A polarized lung epithelium is required for IL-17R expression and innate immune functions, such as mucus production (51). Because organoid cultures recapitulate tissue polarity, they thus provide an exciting possibility of using lung organoids to comprehensively investigate IL-17R signaling in the lung. Improving our understanding of IL-17R signaling by lung epithelial cells is likely to offer new opportunities to develop and test therapeutics for inflammatory diseases and identify new molecular targets to improve resistance to infections. Such work is important given that human studies have demonstrated the importance of IL-17-driven immunity in LRTI infections, with mutations in IL-17RA or IL-17RC conferring increased susceptibility to RTIs (52, 53). In addition, the immune-free organoid microenvironment favors IL-17RC signaling studies, as epithelial cells express high levels of IL-17RC compared to immune cells; furthermore, the best characterized IL-17A-targeted cells are non-immune cells, including epithelial cells and mesenchymal cells of the lung (51).

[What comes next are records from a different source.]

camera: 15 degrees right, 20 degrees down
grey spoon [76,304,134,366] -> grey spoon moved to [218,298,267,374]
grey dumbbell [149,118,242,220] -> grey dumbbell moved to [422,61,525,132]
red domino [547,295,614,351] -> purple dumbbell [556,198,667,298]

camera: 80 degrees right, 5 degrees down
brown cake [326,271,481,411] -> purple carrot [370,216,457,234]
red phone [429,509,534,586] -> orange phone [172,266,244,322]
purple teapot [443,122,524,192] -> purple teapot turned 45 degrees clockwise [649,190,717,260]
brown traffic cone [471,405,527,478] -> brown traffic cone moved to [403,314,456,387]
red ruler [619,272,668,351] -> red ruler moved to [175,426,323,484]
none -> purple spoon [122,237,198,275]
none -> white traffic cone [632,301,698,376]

Another important area of research in which lung organoids are anticipated to be of value is in deciphering IL-17F function in asthma. It is produced by multiple cell types including bronchial epithelial cells. IL-17F mediates asthma via IL-17R binding on bronchial epithelial cells, eosinophils, fibroblasts and airway smooth muscle cells (54). A certain extent of pulmonary IL-17F, however, is also released by immune cells, which are not differentiated in 3D-organoids. This limitation may be compensated by using exogenous IL-17F or by co-culturing organoids with IL-17F-producing cells. It would be interesting to study the independent role of epithelial IL-17F in modulating airway remodeling, asthma and steroid resistance in 3D cultures. In addition, transgenic lung organoids for IL-17R subunits expression may be useful to better disentangle IL-17F receptor signaling (Figure 1). The need to elucidate the function of the receptor subunits comes from the evidence that IL-17RA or IL-17RC mutations have been also described in human fungal infections (52, 53). Clearly, there is a need to recapitulate the 3D structure of lung organoids with the appropriate cell mixture in order to properly investigate pulmonary intercellular networks and immune receptor signaling pathways as IL-17R.

Author Contributions

GP, AL, MA, IT, and SSJ critically read, analyzed, and discussed the literature and conceived the outline of the manuscript. JF and TZ wrote the manuscript. All the authors edited the manuscript and provided valuable discussions and criticisms.

Conflict of Interest Statement

The authors declare that the research was conducted in the absence of any commercial or financial relationships that could be construed as a potential conflict of interest.